Comment 55 for bug 114505

Revision history for this message
cwsupport (netsupport) wrote :

I have track this down to the ifup script causing the issue.

S23ntp starts a process with pid 7083.

After start ps -ef shows ntpd with pid of 3628.
Immediately before this is 2939 udev and after this is 5502 portmap.

This shows just how early this ntp process is started.

The machines I run have

nsswitch.conf: hosts: files mdns4_minimal [NOTFOUND=return] dns mdns4
resolv.conf: <EMPTY!>

All these machines are hard-wire static IP run a minimum of a caching DNS server. Therefore to resolve ANY external hosts NTPD *must* be started after bind9.

However the ifup ntpdate script completely undermines the rc2.d functionality.

Removing the /etc/network/if-up.d/ntpdate script completely removed the problem and everything operates as normal.

if-up scripts are also fundamentally flawed - the bringing up of the interface of a hard-wired network card will result in the interface coming UP *even* if the cable is unplugged. Subsequent plugging in of the cable will do nothing except the network will now work - which wont cause an event that restarts NTPD - again this is due to the flaw in NTPD that if it cannot resolve or cannot connect to a host it ignores the specified server.

As an interim fix these scripts should check to see if NTPD is running - if NOT then ntpd SHOULD NOT be started. This then ensures correct functionality on both hard-wired and wireless systems.
------------------
Case 1: hardwired

udev brings up
if-up.d/ntpdate runs - no ntpd server is currently running so it does nothing.
S15bind9 comes up
S23ntp comes up - ntpdate-debian ive put in this script corrects the clock and NTPD runs.

Case 2: wireless

udev brings up eth0
if-up.d/ntpdate runs - no ntpd server is currently running so it does nothing.
S15bind9 comes up
S23ntp comes up ntpdate-debian fails but the server runs.

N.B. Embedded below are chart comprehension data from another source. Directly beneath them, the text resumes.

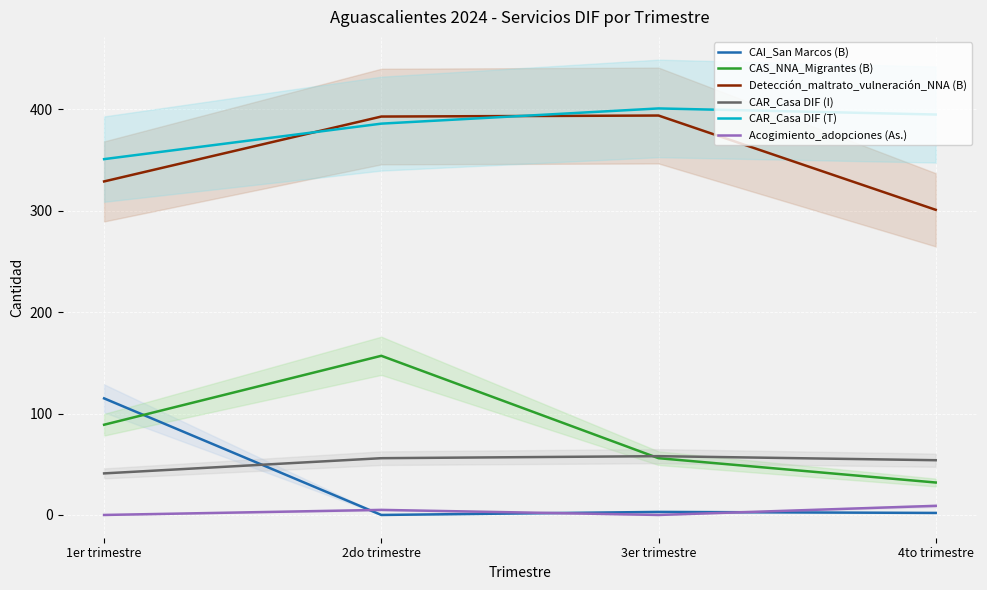

True or false: CAR_Casa DIF (T) and Acogimiento_adopciones (As.) cross at least once.

False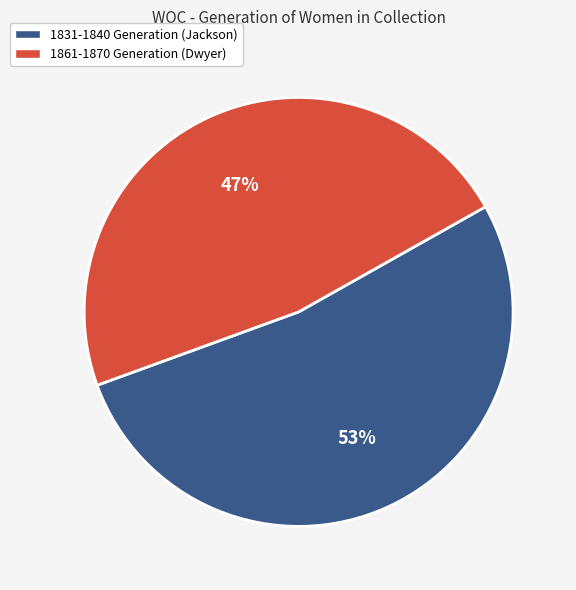

How many segments does this pie chart have?

2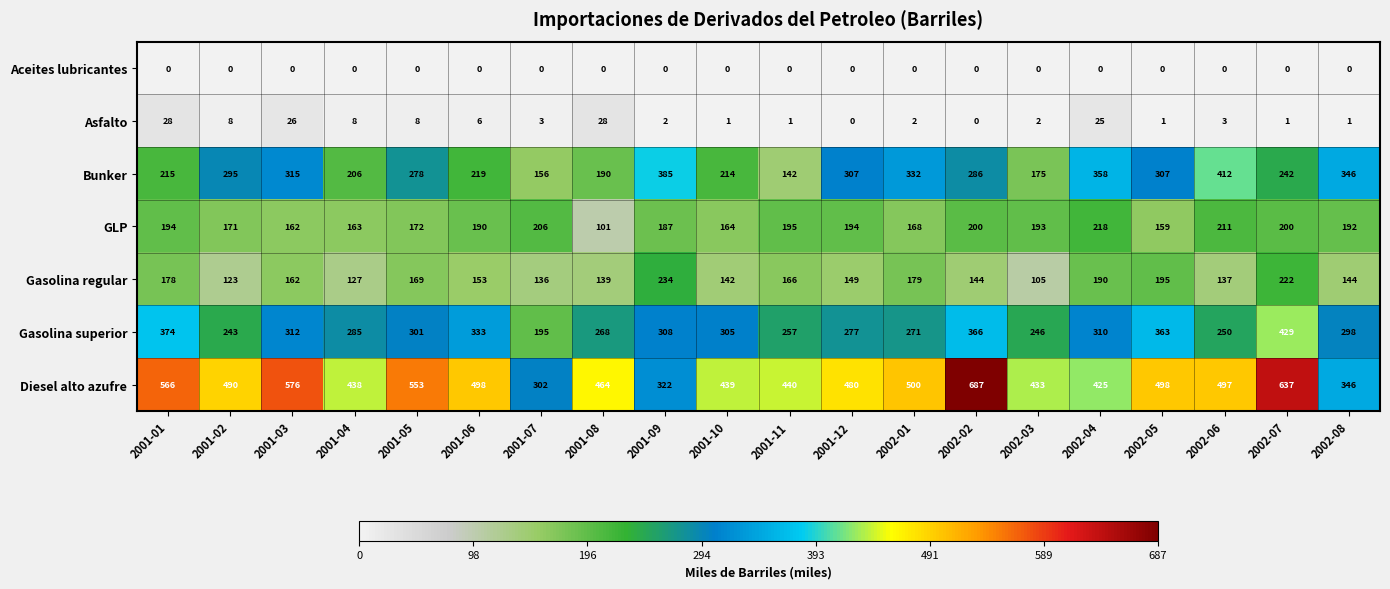

What is the difference between the GLP values at 2001-09 and 2002-01?

19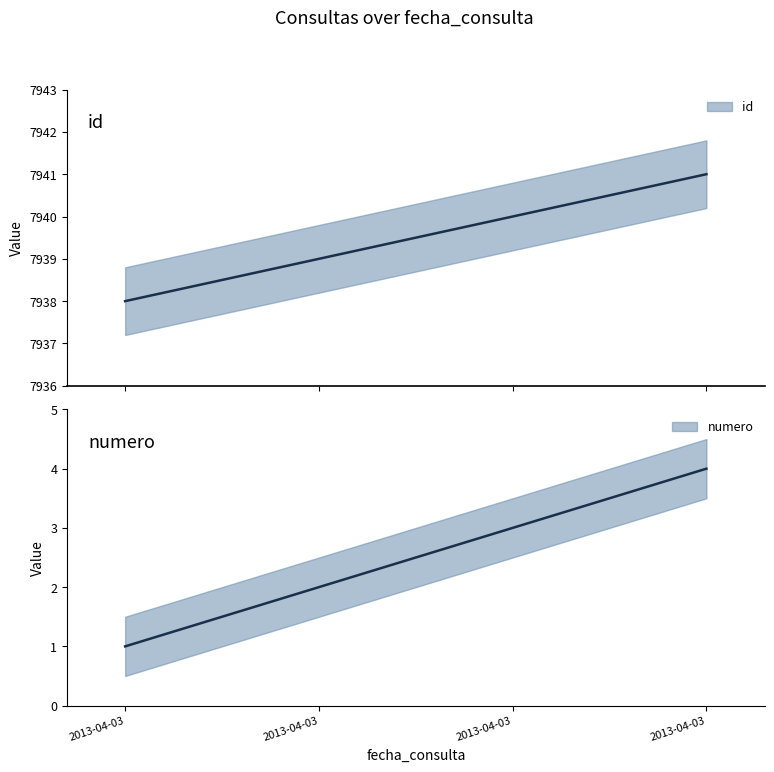

How many values in the numero series exceed 3?

1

networkmanager subsequently brings up ath0 and connects.
(i believe) if-up.d/ntpdate now reruns - pulls down NTPD, runs ntpdate (no longer required if you have ntpdate-debian in the init.d script which is more sensible) and then brings up NTPD again because *it was running* prior to the i/face coming up.
-----------------

I believe the following fixes are required - 2 solutions offered:

1. Best Solution
a) calls to ntpdate-debian should set the hwclock as discussed above.
b) ntpd if corrected to behave appropriately (panic threshold and server connect retries)

2. Interim Solution
a) calls to ntpdate-debian should set the hwclock as discussed above.
b) only pull up the ntpd server (or cal ntpdate even) in if-up scripts if it was previously running. After all - ntpdate should only be used automatically if ntp as a service has been started. If the service is never started the admin is stating that it does not want the system to automatically modify the date - merely having the s/w installed should not cause it to modify the clock automatically - its needs to be installed and the service started.